I know that everyone is getting tired of all these horror remakes, but I can’t see why everybody got all worked up over the fact that someone went ahead and remade Prom Night. It’s not a big deal people. Prom Night was never a sterling horror movie to begin with. In fact, the plot was so lame (a killer stalks a bunch of teens who covered up a murder years earlier) that when it came time to make Prom Night 2, they threw out the story and started from scratch. While Prom Night 3 was a legitimate sequel to Prom Night 2, it had no relation to the first movie, and Prom Night 4 had no connection to ANY of the previous movies. This remake has even less to do with those movies and if you just more or less consider this Prom Night 5, it goes down a lot smoother.
Basically the plot of this one has this hatchet faced chick being stalked by her gonzo teacher (Road House 2’s Jonathon Schaech). The opening scene actually manages to provide a jolt or two as the killer murders her entire family and kills her mother while she watches. The cops grab him before he can turn her into a teen-kabob and they send him off to the nuthouse. Three years later on prom night, he escapes from the loony bin and filets her friends with a fishing knife before setting his sights on her.

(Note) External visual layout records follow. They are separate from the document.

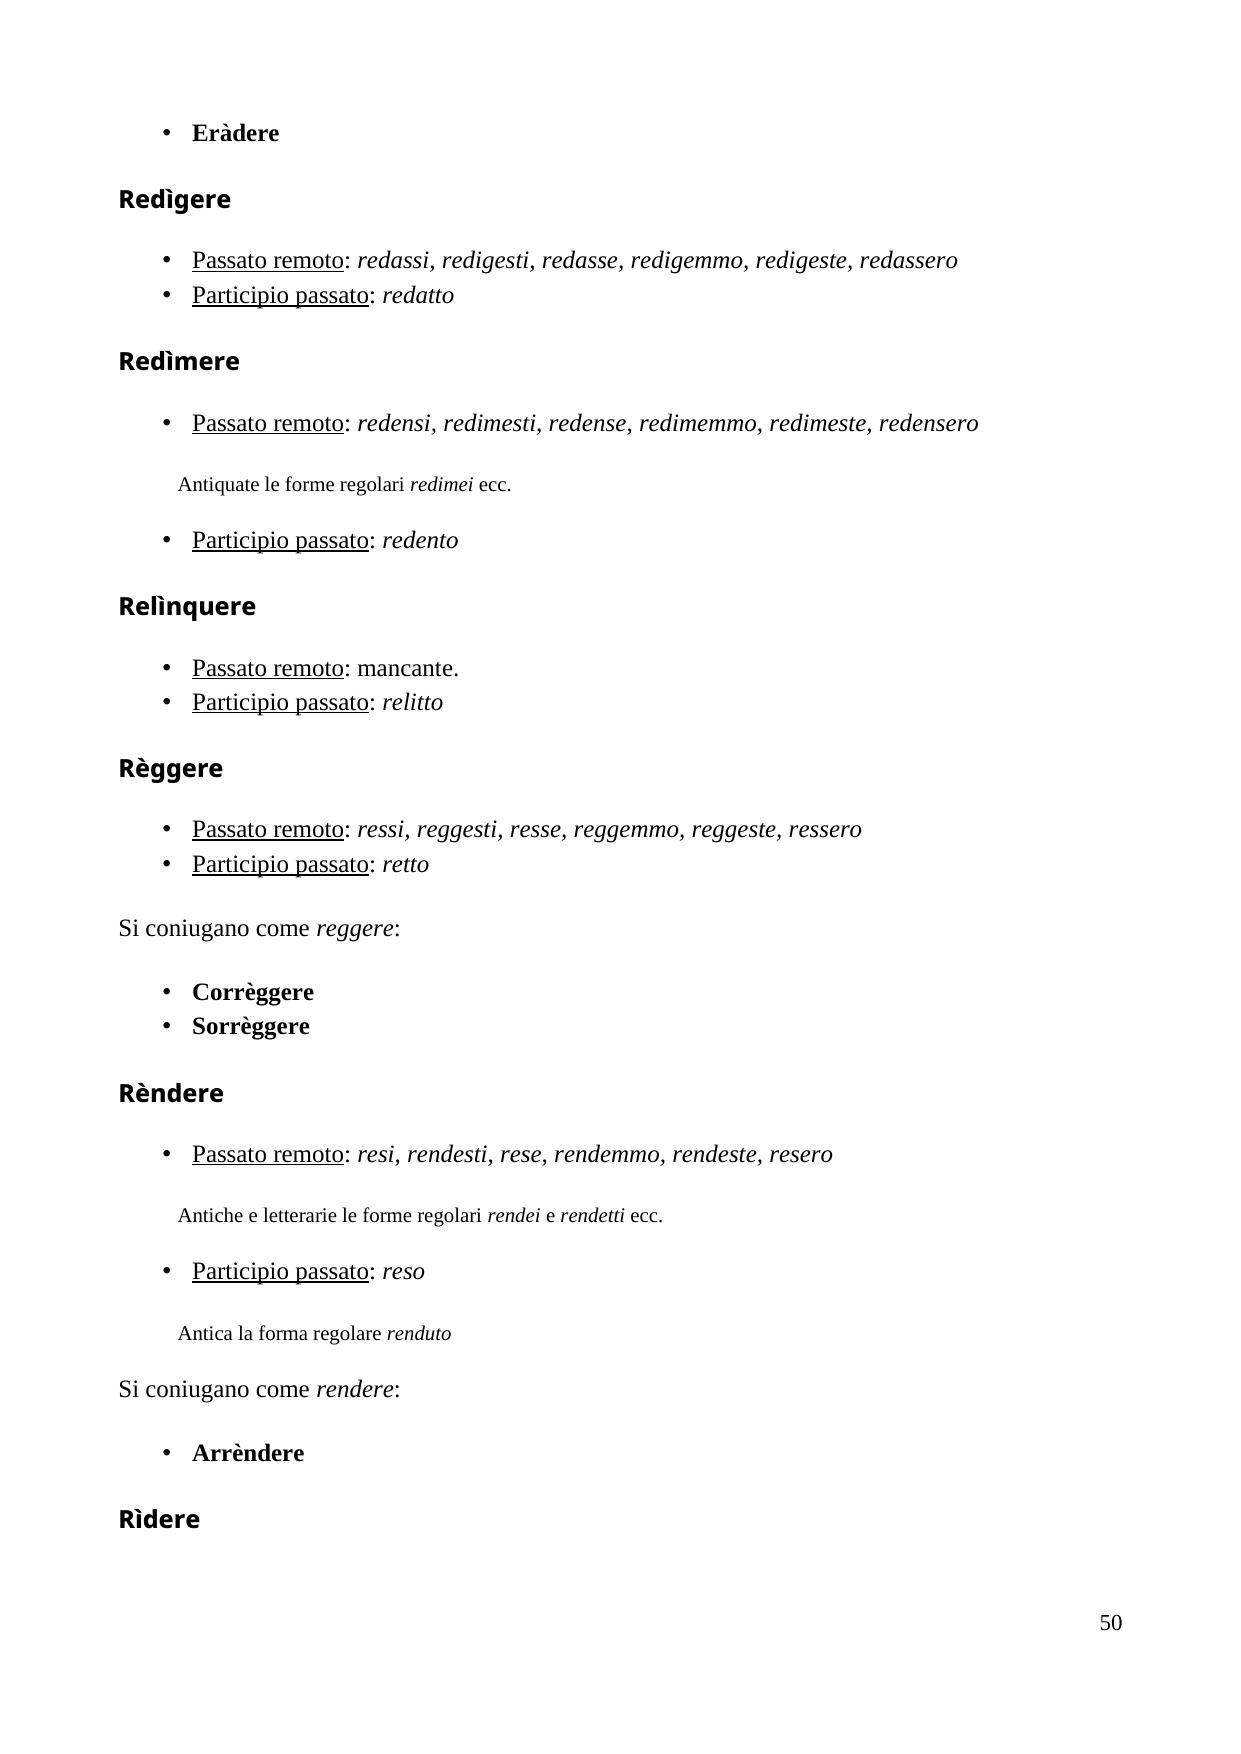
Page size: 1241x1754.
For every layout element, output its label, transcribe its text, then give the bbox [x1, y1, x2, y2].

list Arrèndere [162, 1438, 1122, 1467]
list Passato remoto: resi, rendesti, rese, rendemmo, rendeste, resero [162, 1139, 1122, 1168]
list Passato remoto: redassi, redigesti, redasse, redigemmo, redigeste, redassero [162, 246, 1122, 274]
subtitle Redìmere [118, 344, 1122, 378]
list Antiche e letterarie le forme regolari rendei e rendetti ecc. [177, 1203, 1122, 1227]
subtitle Rèndere [118, 1075, 1122, 1109]
subtitle Rìdere [118, 1502, 1122, 1536]
list Sorrèggere [162, 1011, 1122, 1040]
list Participio passato: relitto [162, 687, 1122, 716]
list Participio passato: redento [162, 525, 1122, 554]
list Antica la forma regolare renduto [177, 1320, 1122, 1344]
list Passato remoto: redensi, redimesti, redense, redimemmo, redimeste, redensero [162, 408, 1122, 436]
list Antiquate le forme regolari redimei ecc. [177, 472, 1122, 496]
subtitle Redìgere [118, 182, 1122, 216]
list Passato remoto: mancante. [162, 653, 1122, 681]
list Eràdere [162, 118, 1122, 147]
list Participio passato: reso [162, 1256, 1122, 1285]
list Passato remoto: ressi, reggesti, resse, reggemmo, reggeste, ressero [162, 814, 1122, 843]
text Si coniugano come rendere: [118, 1374, 1122, 1403]
list Participio passato: redatto [162, 280, 1122, 309]
list Participio passato: retto [162, 849, 1122, 878]
subtitle Relìnquere [118, 589, 1122, 623]
text Si coniugano come reggere: [118, 913, 1122, 942]
subtitle Règgere [118, 751, 1122, 785]
list Corrèggere [162, 977, 1122, 1006]
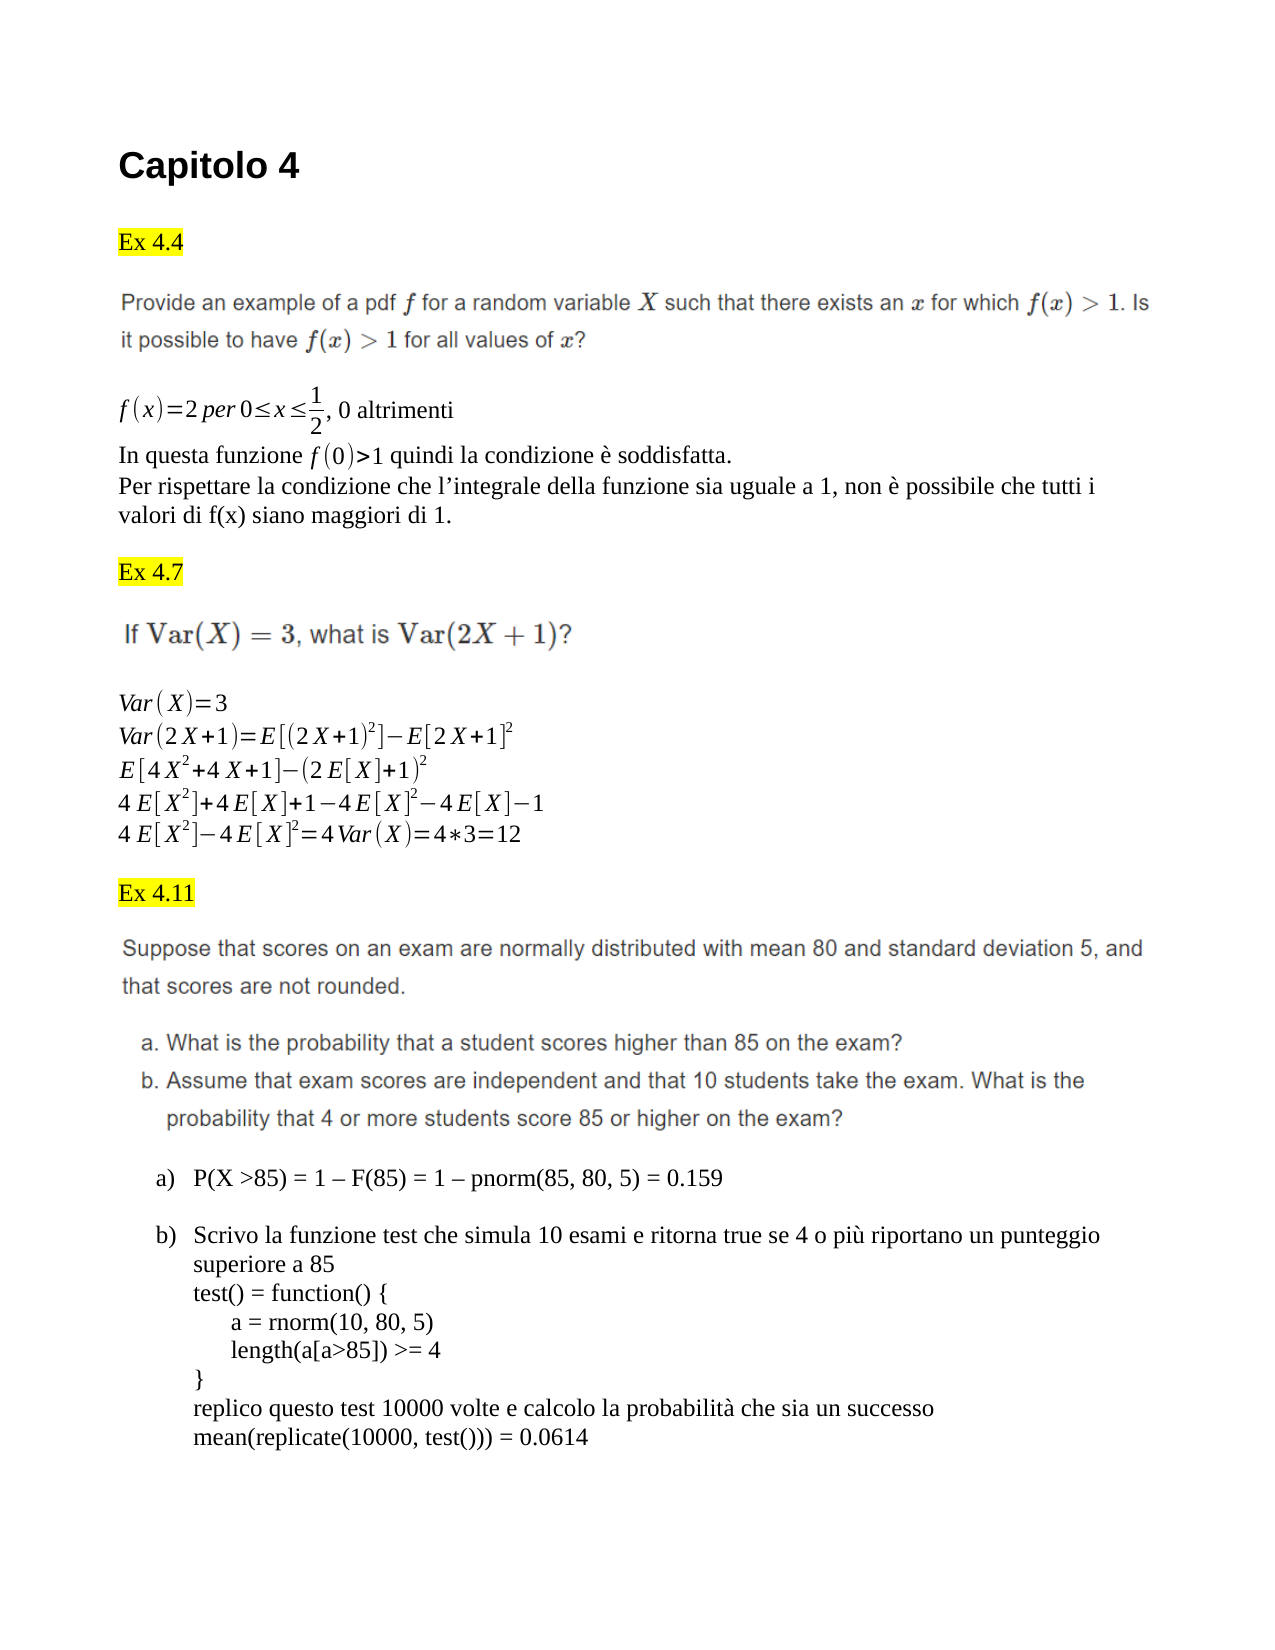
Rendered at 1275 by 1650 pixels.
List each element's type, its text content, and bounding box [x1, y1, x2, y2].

list length(a[a>85]) >= 4 [193, 1336, 1157, 1364]
picture [118, 935, 1157, 1135]
text , 0 altrimenti [118, 381, 1157, 440]
picture [118, 285, 1157, 353]
list replico questo test 10000 volte e calcolo la probabilità che sia un successo [156, 1393, 1157, 1422]
text Per rispettare la condizione che l’integrale della funzione sia uguale a 1, non è possibile che tutti i valori di f(x) siano maggiori di 1. [118, 471, 1157, 528]
picture [118, 614, 585, 660]
subtitle Capitolo 4 [118, 143, 1157, 186]
text Ex 4.7 [118, 557, 1157, 586]
list Scrivo la funzione test che simula 10 esami e ritorna true se 4 o più riportano un punteggio superiore a 85 [156, 1221, 1157, 1278]
text In questa funzione quindi la condizione è soddisfatta. [118, 440, 1157, 471]
text Ex 4.11 [118, 878, 1157, 907]
list a = rnorm(10, 80, 5) [193, 1307, 1157, 1336]
list } [156, 1364, 1157, 1393]
list mean(replicate(10000, test())) = 0.0614 [156, 1422, 1157, 1451]
list P(X >85) = 1 – F(85) = 1 – pnorm(85, 80, 5) = 0.159 [156, 1163, 1157, 1192]
list test() = function() { [156, 1278, 1157, 1307]
text Ex 4.4 [118, 227, 1157, 256]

Say what you will about this diluted PG-13 horror remake, but it wasn’t THAT bad. Granted the teens were all annoying, the music was horrible and the kills were rather tame, but I have to give credit where credit is due. Even though the murders got a little repetitive (Schaech’s MO: slash and run), Schaech did carve up someone about every eight minutes and managed to stack up an impressive body count before buying the farm. Also, the flick moves at a pretty snappy pace, which is more than I can say for the original, which took almost an hour or so before someone finally got knifed.
Another plus: NO DISCO MUSIC.
Of course that’s about where the good stuff ends. Despite a strong start, the movie kinda falls apart at about the ¾ mark when the action shifts away from the prom and focuses on the suburbs. The PG-13 rating doesn’t help matters and the blood is kept to a minimum. (I’ve had bowel movements with more blood than this movie.) The lead actress was pretty… awful and I kept being distracted by the huge scar on her forehead. It was weird; her scar had more personality than the rest of her face did.
In fact, I found myself actually rooting for Schaech to turn the irritating kids into cutlets about halfway through the movie. Schaech was in full on Vincent Gallo mode the whole movie and exuded an odd freakiness that was way more interesting than anybody else in the movie. Besides, let’s face it. That little hatchet faced broad cockteased him into lunacy and the only way to make her pay was to butcher her family and friends. We’ve all been there before. We can sympathize with the man.
And while we’re talking nutcases, let’s take a moment to honor the killer’s disguise. I think it will go down as one of the more memorable disguises in horror history. In the Friday the 13th series, Jason had his hockey mask. In Urban Legend, Noxema Girl sported the Eskimo coat. In The Toolbox Murders, the immortal Cameron Mitchell wore a scary ski mask. In Prom Night, Schaech wears… are you ready for this? A BASEBALL CAP!
Sure, you’re gonna say, boy Mitch, you really lost it on this one, you’re actually PRAISING the fact that the movie’s killer donned a cut rate, non-descript noggin topper that looks more Jason Giambi than Jason Vorhees, but let me defend myself here for a second. The cap works because whenever Schaech wants to remain anonymous in a crowd, all he’s gotta do is PULL THE BRIM DOWN. When Schaech wants to show how angry he is, all he has to do is LIFT THE BRIM UP so you can see his crazy ass eyes. And when Schaech wants to camouflage himself in the darkness like Predator, all he’s got to do is PUT HIS HEAD DOWN in a dark room to make himself invisible.
As you can see, it’s an all purpose disguise.
Look, this flick ain’t gonna cure world hunger, make the planet environmentally friendly or teach inner city kids how to play the violin. It’s a damn Prom Night movie. You pays your moneys, you get what you pays for. It’s no Prom Night 4: Deliver Us from Evil, but it gets the job done for the most part, and if you can put yourself in the killer’s shoes, it’s really not so bad at all.
Mortal Kombat fans will be pleased to know that none other than Johnny Cage plays the hatchet faced chick’s legal guardian.